--- DATA FOR THIS EXERCISE Enclosed Below ---
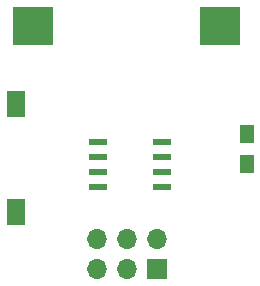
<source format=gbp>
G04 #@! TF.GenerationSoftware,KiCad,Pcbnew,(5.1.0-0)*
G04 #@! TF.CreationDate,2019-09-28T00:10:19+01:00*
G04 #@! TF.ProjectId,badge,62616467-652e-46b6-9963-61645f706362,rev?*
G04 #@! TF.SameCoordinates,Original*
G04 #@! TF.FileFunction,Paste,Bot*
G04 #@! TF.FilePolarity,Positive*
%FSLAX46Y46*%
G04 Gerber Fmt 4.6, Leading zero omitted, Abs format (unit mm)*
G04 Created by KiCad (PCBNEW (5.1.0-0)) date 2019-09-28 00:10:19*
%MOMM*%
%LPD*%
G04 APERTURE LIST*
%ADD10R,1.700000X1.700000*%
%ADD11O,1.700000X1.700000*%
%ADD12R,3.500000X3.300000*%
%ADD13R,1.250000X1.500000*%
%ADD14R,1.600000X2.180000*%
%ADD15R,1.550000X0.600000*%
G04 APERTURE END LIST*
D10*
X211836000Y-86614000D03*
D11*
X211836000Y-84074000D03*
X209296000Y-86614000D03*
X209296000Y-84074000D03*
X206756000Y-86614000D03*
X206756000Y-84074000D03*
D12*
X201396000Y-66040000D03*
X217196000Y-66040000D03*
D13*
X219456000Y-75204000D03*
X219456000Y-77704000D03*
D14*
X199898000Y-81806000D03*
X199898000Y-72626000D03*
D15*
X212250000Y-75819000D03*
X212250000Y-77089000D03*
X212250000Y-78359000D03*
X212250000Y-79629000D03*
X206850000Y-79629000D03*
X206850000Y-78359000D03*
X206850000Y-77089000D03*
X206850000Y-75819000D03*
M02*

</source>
--- End of Enclosed DATA FOR THIS EXERCISE ---
TASK DESCRIPTION:
Nothing but an exact copy of the data, without pictures, should be returned.

RESULT FOR THIS TASK:
<source format=gbp>
G04 #@! TF.GenerationSoftware,KiCad,Pcbnew,(5.1.0-0)*
G04 #@! TF.CreationDate,2019-09-28T00:10:19+01:00*
G04 #@! TF.ProjectId,badge,62616467-652e-46b6-9963-61645f706362,rev?*
G04 #@! TF.SameCoordinates,Original*
G04 #@! TF.FileFunction,Paste,Bot*
G04 #@! TF.FilePolarity,Positive*
%FSLAX46Y46*%
G04 Gerber Fmt 4.6, Leading zero omitted, Abs format (unit mm)*
G04 Created by KiCad (PCBNEW (5.1.0-0)) date 2019-09-28 00:10:19*
%MOMM*%
%LPD*%
G04 APERTURE LIST*
%ADD10R,1.700000X1.700000*%
%ADD11O,1.700000X1.700000*%
%ADD12R,3.500000X3.300000*%
%ADD13R,1.250000X1.500000*%
%ADD14R,1.600000X2.180000*%
%ADD15R,1.550000X0.600000*%
G04 APERTURE END LIST*
D10*
X211836000Y-86614000D03*
D11*
X211836000Y-84074000D03*
X209296000Y-86614000D03*
X209296000Y-84074000D03*
X206756000Y-86614000D03*
X206756000Y-84074000D03*
D12*
X201396000Y-66040000D03*
X217196000Y-66040000D03*
D13*
X219456000Y-75204000D03*
X219456000Y-77704000D03*
D14*
X199898000Y-81806000D03*
X199898000Y-72626000D03*
D15*
X212250000Y-75819000D03*
X212250000Y-77089000D03*
X212250000Y-78359000D03*
X212250000Y-79629000D03*
X206850000Y-79629000D03*
X206850000Y-78359000D03*
X206850000Y-77089000D03*
X206850000Y-75819000D03*
M02*

</source>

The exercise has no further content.